:: Selected passage ::

If we zoom in on the 2022 results, where the market was weaker, we can see that ETB's total NAV returns were limited relative to FFA's. ETB was down less than 13% that year, and FFA was down just over 16%. 2018 was another losing year for the broader market and once again showed that ETB did come out on top a bit, with a total NAV return decline of around -6.7% and FFA at a decline of around -9.5%.

The market also recently had another fantastic year, closing out 2023. This, too, saw FFA outperform as the total NAV return came to 20.49% for the year compared to ETB's 17.6%. Both clearly delivered strong results, but reflecting once again, the higher overwrite of ETB's portfolio is going to cap results.

That's where the primary risk comes in for swap trades; these two aren't necessarily the most ideal swap partners. Should FFA continue to perform significantly better, then the spread in terms of the discount between the two might not be enough.

With all that being said, here is another interesting angle to consider for why this swap potentially makes sense. We know that ETB underperforms when the market is in full bull rally mode. What is more important is the pace of the rise, though; ETB writes options with some upside allowed before being called away.

2023 just closed, with the broader market having a significant rally that pushed nearly 25% . Historically speaking, double-digit returns two years in a row are fairly common. What isn't too common is the 20%+ returns in back-to-back years. That means having another smashing year for the market in which ETB would materially underperform is a low probability. Therefore, I'd tend to lean toward ETB and FFA being able to perform nearly identically over the coming year.

:::
:: Data excerpt ::

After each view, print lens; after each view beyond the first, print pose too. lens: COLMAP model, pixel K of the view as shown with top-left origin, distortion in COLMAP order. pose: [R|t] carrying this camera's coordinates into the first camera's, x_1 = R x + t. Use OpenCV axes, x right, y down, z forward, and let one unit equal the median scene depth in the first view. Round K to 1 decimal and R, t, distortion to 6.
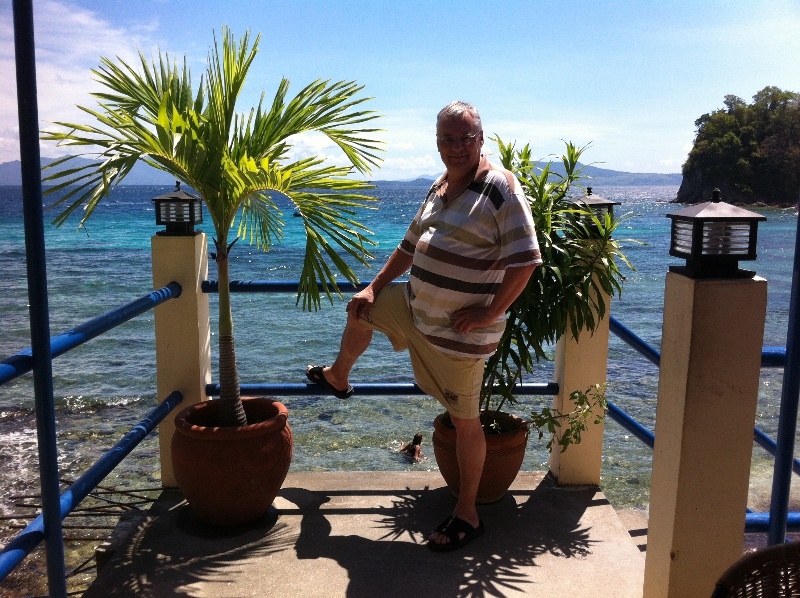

:::

#### To do:
1: In the ETB and FFA comparison, what total NAV return did FFA post for 2023?
2: Carry on the ETB and FFA comparison from its final sentence.

#### Answers for each item:
1: 20.49%

2:
Finally, another risk/consideration is that First Trust seems to be dwindling down its closed-end fund business. They are attempting to merge their energy-related funds together into an ETF, and they announced the board's approval for that on October 23, 2023. In addition, on that same date, they announced that another four of their CEFs would be merged into abrdn funds. On November 21, 2023, they also announced the completion of one of their global funds being merged into an ETF. FFA will be one of the only few CEFs that First Trust will still have. At this point, nothing appears to have been announced, but if a conversion into an ETF was announced, it should eliminate the discount pretty quickly.

Conclusion

FFA and ETB are both funds that employ an option writing strategy while investing in an equity portfolio; the greater flexibility for FFA has seemed to translate into better historical results. However, the valuation difference between the two in terms of an absolute and relative discount favors ETB at this time. In addition, I suspect that the performance of these two should be closer in the near term if the market takes a pause in the coming year. Even if the market still performs fairly well in 2024, the results for the two could be similar. When FFA outperforms materially, it's when we start to get those 20%+ S&P 500 years.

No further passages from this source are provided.